▸ WHAT IS REQUIRED
Exactly the lines from the first line of the records to the line holding "## Building" should be duplicated, and nothing more; pictures stay out.
_ _ _ _ _ _ _
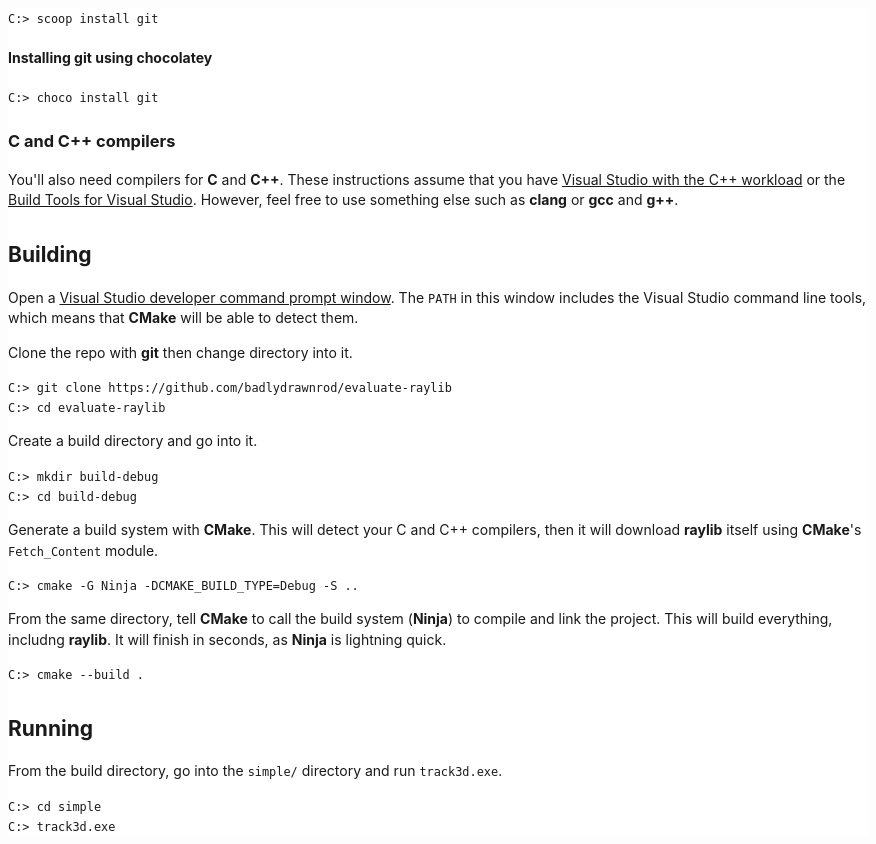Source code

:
 ```
C:> scoop install git
```
#### Installing **git** using **chocolatey**

```
C:> choco install git
```
### C and C++ compilers

You'll also need compilers for **C** and **C++**. These instructions assume that you
have [Visual Studio with the C++ workload](https://docs.microsoft.com/en-us/cpp/build/vscpp-step-0-installation?view=msvc-160)
or the [Build Tools for Visual Studio](https://visualstudio.microsoft.com/downloads/#build-tools-for-visual-studio-2019). However, feel free to use something else such as **clang** or **gcc** and **g++**.

## Building

Open a [Visual Studio developer command prompt window](https://docs.microsoft.com/en-us/cpp/build/building-on-the-command-line?view=msvc-160#developer_command_prompt). The `PATH` in this window includes the Visual Studio command line tools, which means that **CMake** will be able to detect them.

Clone the repo with **git** then change directory into it.

```
C:> git clone https://github.com/badlydrawnrod/evaluate-raylib
C:> cd evaluate-raylib
```

Create a build directory and go into it.

```
C:> mkdir build-debug
C:> cd build-debug
```

Generate a build system with **CMake**. This will detect your C and C++ compilers, then it will download **raylib** itself using **CMake**'s `Fetch_Content` module.

```
C:> cmake -G Ninja -DCMAKE_BUILD_TYPE=Debug -S ..
```

From the same directory, tell **CMake** to call the build system (**Ninja**) to compile and link the project. This will
build everything, includng **raylib**. It will finish in seconds, as **Ninja** is lightning quick.

```
C:> cmake --build .
```

## Running

From the build directory, go into the `simple/` directory and run `track3d.exe`.
```
C:> cd simple
C:> track3d.exe
```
_ _ _ _ _ _ _
▸ EXERCISE RESPONSE
Source code

:
 ```
C:> scoop install git
```
#### Installing **git** using **chocolatey**

```
C:> choco install git
```
### C and C++ compilers

You'll also need compilers for **C** and **C++**. These instructions assume that you
have [Visual Studio with the C++ workload](https://docs.microsoft.com/en-us/cpp/build/vscpp-step-0-installation?view=msvc-160)
or the [Build Tools for Visual Studio](https://visualstudio.microsoft.com/downloads/#build-tools-for-visual-studio-2019). However, feel free to use something else such as **clang** or **gcc** and **g++**.

## Building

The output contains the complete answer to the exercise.